Again, my mind raced to Paul's teaching in his Corinthian correspondence. The cross, Paul says, is folly to the unconverted mind (1:18). Yet he was not afraid to appeal to his hearers. "We beseech you on behalf of Christ, be reconciled to God!" (2 Cor. 5:20). Our duty is not to judge others but to emulate the apostles and the Savior in suffering (4:1-13). 

But if the early church was an evangelizing church, it was also a learning church. Converts "met continually to hear the apostles teach" (Acts 2:42, REB). Today, of course, the "teaching of the apostles" is found in the New Testament. The believer, therefore, is a lifelong student of Scripture. The teaching authority of the apostles is foundational to the ministry of the church, be it in Ethiopia or the U.S. Pastors and elders must be equipped to expound it. 

This includes being instructed in the biblical languages. 

And its members must read and reflect on it daily. 
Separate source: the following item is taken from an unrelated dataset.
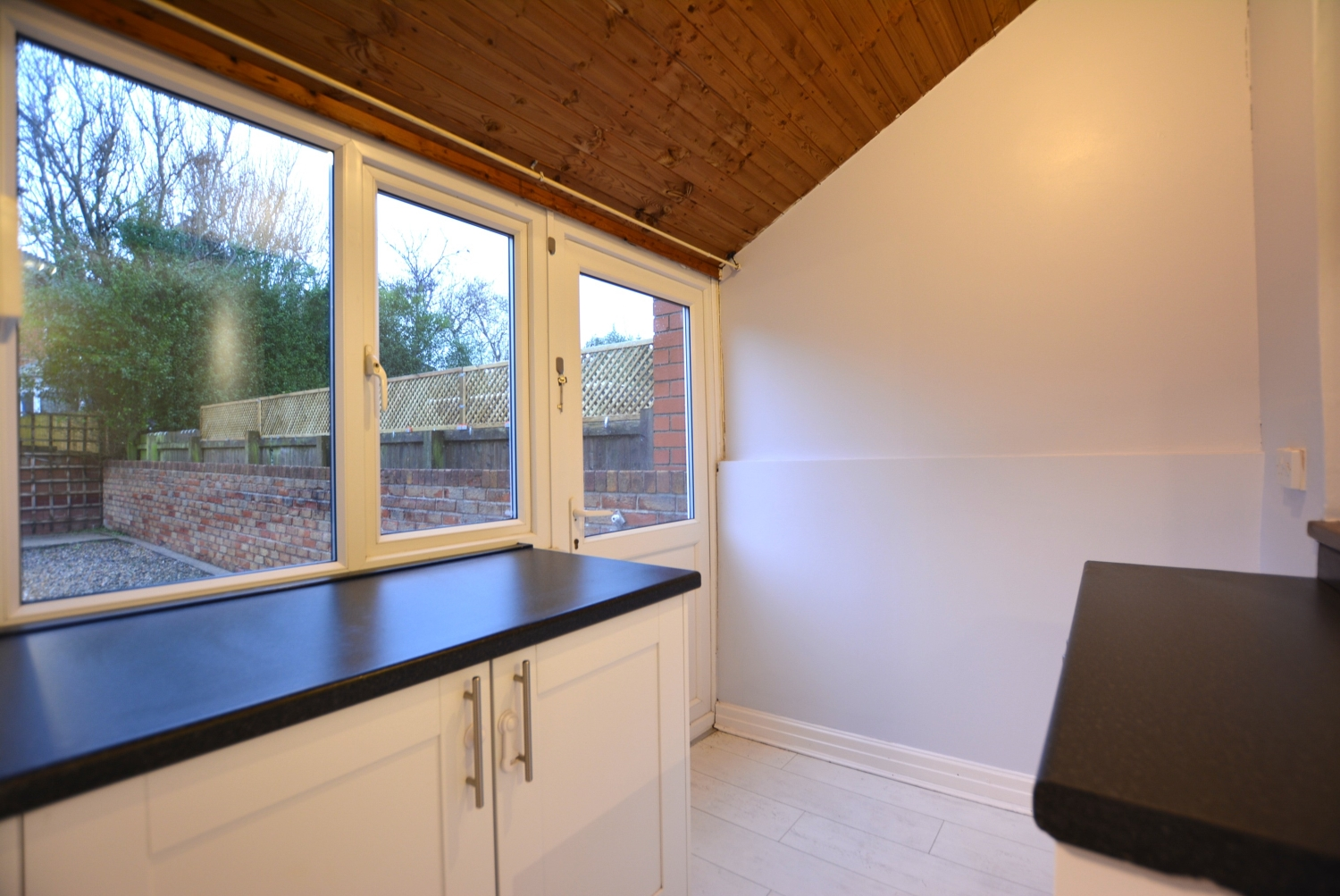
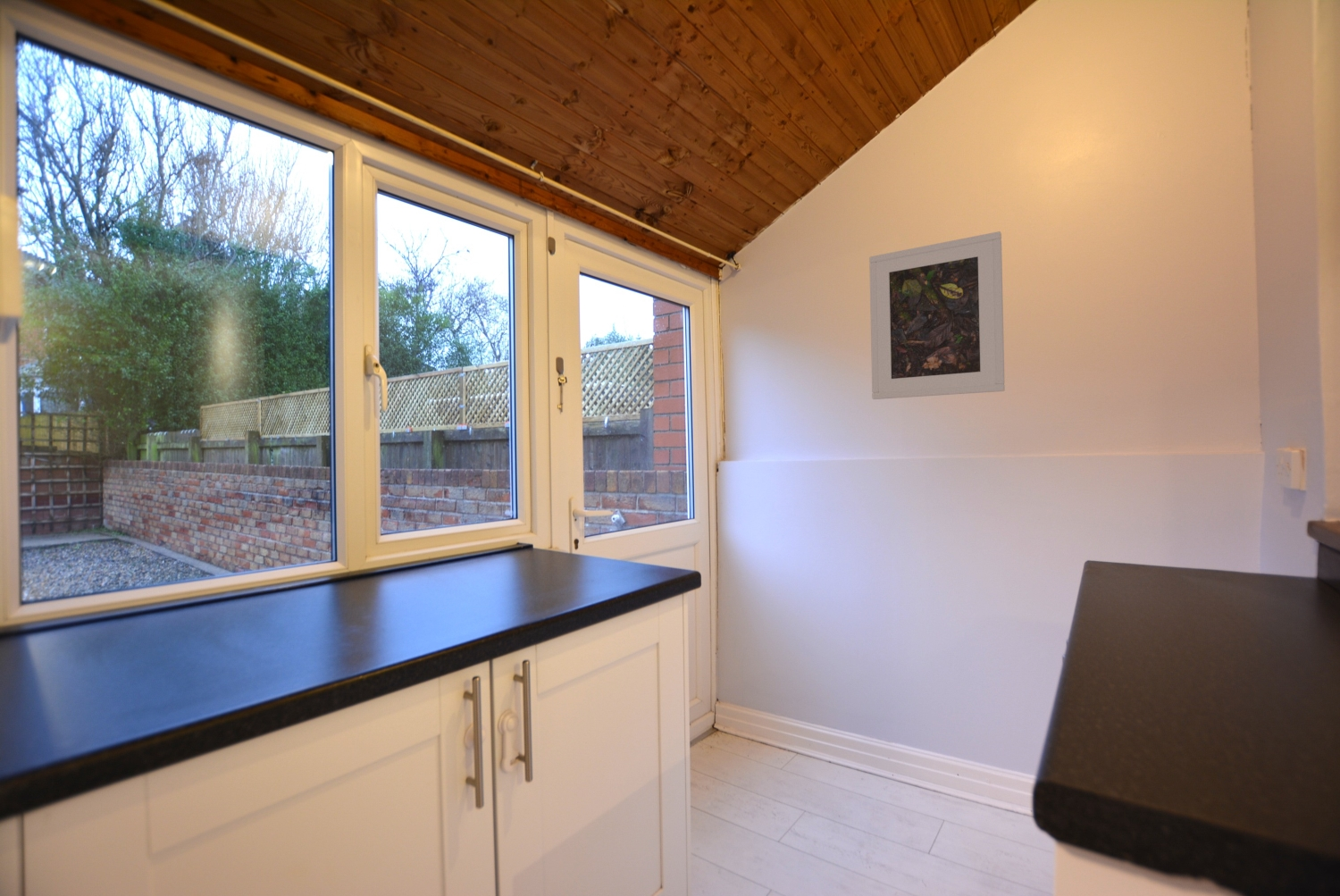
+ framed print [868,230,1006,400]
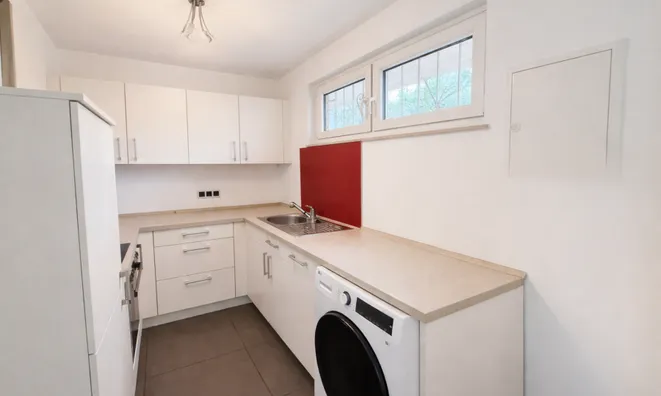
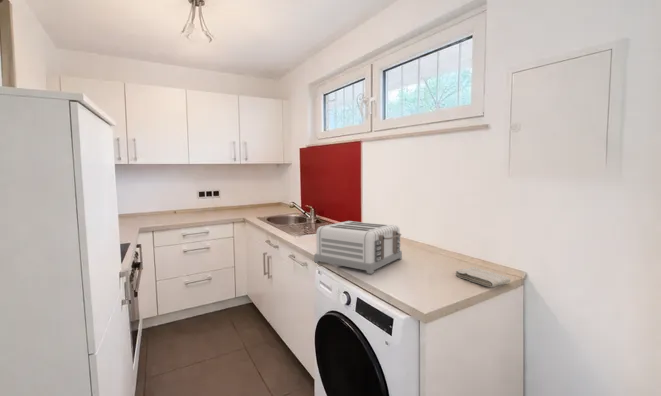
+ toaster [313,220,403,275]
+ washcloth [454,266,512,288]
And so we come back to Mark 16:15. "If Jesus Christ be God and died for me, no sacrifice can be too great for me to make for him," said the great English cricket player C. T. Studd at the end of the 19th century. His logic is unassailable. He eventually became a missionary on three continents. 

Dear friend, may I urge you to consider committing to memory the glorious "Great Commission" passages in the New Testament, including Mark 16:15? Then say, "Today, Lord Jesus, I am willing to go ANYWHERE and tell EVERYONE about you." As his disciples, Jesus is telling us: "There is a cost to this. Can you give up control? Will you trust me when I lead you out of your comfort zone?"

Come, then, my friend, to Jesus today. Tell him what you are willing to give up for him and to him. It's a demonstration of the highest level of our trust. He has a mission for you that's outside your control and beyond your management. This is the moment to say, "I belong to you, my Lord Jesus Christ, body, soul, and spirit."